Text |
=== Section Start ===

Political Clientelism: Key points
Introduction
• Political clientelism describes the distribution of
selective benefits to individuals or clearly defined
groups in exchange for political support.
• On the one hand, it appears to be associated with
premodern social contexts and is therefore
connotated with cultural and economic
‘backwardness’.
• On the other hand clientelistic dynamics are also
found in US through different ‘lobby groups’ and
‘special interest politics’.
Clientelism
• Clientelism is a form of personal, dyadic exchange usually
characterized by a sense of obligation, and often also by
an unequal balance of power between those involved.
• This definition reflects the origins of the concept as a
descriptor of hierarchical patron-client relationships in
traditional rural societies.
• In other words, clientelism is a way of describing the
pattern of unequal, hierarchical exchange characteristic of
feudal society, in which patrons and clients were tied to
durable relationships by a powerful sense of obligation
and duty
• Socioeconomic modernization brought greater
geographical mobility and urbanization, higher
levels of education, the replacement of
agrarian by industrial employment, and the
decline of traditional rural elites.
• These developments weakened traditional
patron-client ties, which made way for new
forms of exchange.
• Organized political parties, with relatively
bureaucratized structures, replaced landlords
and local notables as patrons
• This new clientelism shares some of the features of the old.

=== Section End ===

Data under study |

=== Section Start ===

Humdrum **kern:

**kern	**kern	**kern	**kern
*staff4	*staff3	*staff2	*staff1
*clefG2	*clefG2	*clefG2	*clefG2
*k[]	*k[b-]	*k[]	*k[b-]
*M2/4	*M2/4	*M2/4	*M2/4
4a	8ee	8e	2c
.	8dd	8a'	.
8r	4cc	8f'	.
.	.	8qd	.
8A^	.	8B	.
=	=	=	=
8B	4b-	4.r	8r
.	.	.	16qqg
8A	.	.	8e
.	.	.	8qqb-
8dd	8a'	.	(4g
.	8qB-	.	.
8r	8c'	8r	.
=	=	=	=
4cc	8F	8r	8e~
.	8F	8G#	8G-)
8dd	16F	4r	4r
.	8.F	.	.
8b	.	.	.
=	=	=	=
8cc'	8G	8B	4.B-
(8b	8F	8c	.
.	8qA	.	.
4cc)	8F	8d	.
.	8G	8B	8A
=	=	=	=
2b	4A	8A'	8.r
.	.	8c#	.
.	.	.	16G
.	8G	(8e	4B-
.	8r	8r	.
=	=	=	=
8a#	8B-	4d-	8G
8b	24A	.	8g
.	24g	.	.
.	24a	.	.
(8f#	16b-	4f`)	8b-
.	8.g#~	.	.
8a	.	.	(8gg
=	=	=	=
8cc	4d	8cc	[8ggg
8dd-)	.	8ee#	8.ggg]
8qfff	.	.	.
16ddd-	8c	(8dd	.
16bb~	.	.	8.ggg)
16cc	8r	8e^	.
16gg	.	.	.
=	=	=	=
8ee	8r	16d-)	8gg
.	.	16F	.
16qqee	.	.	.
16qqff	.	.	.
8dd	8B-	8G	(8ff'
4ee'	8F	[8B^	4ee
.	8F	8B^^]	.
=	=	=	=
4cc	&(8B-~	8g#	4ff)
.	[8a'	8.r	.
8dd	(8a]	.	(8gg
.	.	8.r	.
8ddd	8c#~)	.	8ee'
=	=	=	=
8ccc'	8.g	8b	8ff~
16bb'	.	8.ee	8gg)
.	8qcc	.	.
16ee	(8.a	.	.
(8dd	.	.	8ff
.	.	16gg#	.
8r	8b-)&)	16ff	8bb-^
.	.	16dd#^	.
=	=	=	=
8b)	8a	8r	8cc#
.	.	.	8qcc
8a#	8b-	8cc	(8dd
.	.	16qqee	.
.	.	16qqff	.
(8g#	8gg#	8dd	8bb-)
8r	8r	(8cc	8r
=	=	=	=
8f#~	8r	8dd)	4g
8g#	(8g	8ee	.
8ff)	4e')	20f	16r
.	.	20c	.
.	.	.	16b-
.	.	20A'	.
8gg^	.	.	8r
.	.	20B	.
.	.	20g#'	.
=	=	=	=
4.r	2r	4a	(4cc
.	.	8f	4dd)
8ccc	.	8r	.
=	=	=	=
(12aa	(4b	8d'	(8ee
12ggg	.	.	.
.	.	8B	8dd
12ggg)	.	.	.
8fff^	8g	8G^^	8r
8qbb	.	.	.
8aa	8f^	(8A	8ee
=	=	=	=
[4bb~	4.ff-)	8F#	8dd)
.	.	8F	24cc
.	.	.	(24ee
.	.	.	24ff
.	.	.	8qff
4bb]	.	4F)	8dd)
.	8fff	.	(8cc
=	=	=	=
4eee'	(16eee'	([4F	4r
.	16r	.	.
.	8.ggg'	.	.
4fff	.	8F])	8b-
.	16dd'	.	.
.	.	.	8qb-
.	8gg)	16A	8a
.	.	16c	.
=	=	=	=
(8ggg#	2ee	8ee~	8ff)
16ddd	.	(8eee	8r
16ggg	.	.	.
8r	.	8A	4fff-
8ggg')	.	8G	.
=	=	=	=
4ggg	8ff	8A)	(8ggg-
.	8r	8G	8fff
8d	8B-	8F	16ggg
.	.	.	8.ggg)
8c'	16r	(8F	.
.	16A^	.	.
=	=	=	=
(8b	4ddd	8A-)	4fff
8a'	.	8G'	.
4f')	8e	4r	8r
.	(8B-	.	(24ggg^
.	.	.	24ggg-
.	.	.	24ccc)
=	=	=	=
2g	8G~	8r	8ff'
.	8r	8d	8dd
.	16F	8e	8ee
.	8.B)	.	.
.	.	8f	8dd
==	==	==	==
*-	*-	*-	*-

=== Section End ===

Check your understanding |
A: In the key points on political clientelism, copy the part that opens with the words containing "Political Clientelism: Key" and closes with "for political support.".
B: Translate this sentence from the key points on political clientelism into Spanish: "This new clientelism shares some of the features of the old."
C: Pick up the key points on political clientelism after their final bullet and continue them.

Answers by item number |
A:
Political Clientelism: Key points
Introduction
• Political clientelism describes the distribution of
selective benefits to individuals or clearly defined
groups in exchange for political support.

B: Este nuevo clientelismo comparte algunas de las características del antiguo.

C:
The relationship is still instrumental, and the benefits
provided to clients are still largely private and excludable. But
there are also important differences.
• First, the relationship is less hierarchical, more ‘democratic’.
There remains an imbalance of power, in that the patron has
control over resources that the client needs, but there is less
of a sense of deference and dependency on the part of the
client, who feels increasingly free to use her vote as a
commodity to be exchanged for whatever maximizes her
utility.
• Second, as a result of this less hierarchical and personalized
context, the new clientelism is more conducive to fluidity and
change in electoral behaviour, opening up possibilities of
greater competition and elite turnover.
• The old clientelism is very much a form of
social and political exchange, in that it
‘involves the principle that one person does
another a favor, and while there is a general
expectation of some future return, its exact
nature is definitely not stipulated in advance’ ;
• The new clientelism instead resembles
‘economic’ or ‘market’ exchange in which the
client seeks to maximize utility irrespective of
any sense of obligation towards or
identification with another actor
Important point
• The most clientelistic types of exchange
involve a stable patron-client relationship in
which excludable goods are exchanged. The
less durable and more conditional the
relationship, and the less individualized the
benefits involved, the less clientelistic the
nature of the exchange
• The new clientelism is closely associated with the
expansion of the economic and social role of the state.
• In traditional contexts, the state often has a more
limited role, particularly in regard to its expenditure.
• As the state’s role has expanded in much of the world
to involve a detailed regulation of economic activity
and the provision of a wide range of financial benefits
(welfare and pensions, industrial and agricultural
subsidies, public housing) and public services
(education, health), the parties governing the state
have had a greater ability to manipulate and channel
these resources in exchange for political support.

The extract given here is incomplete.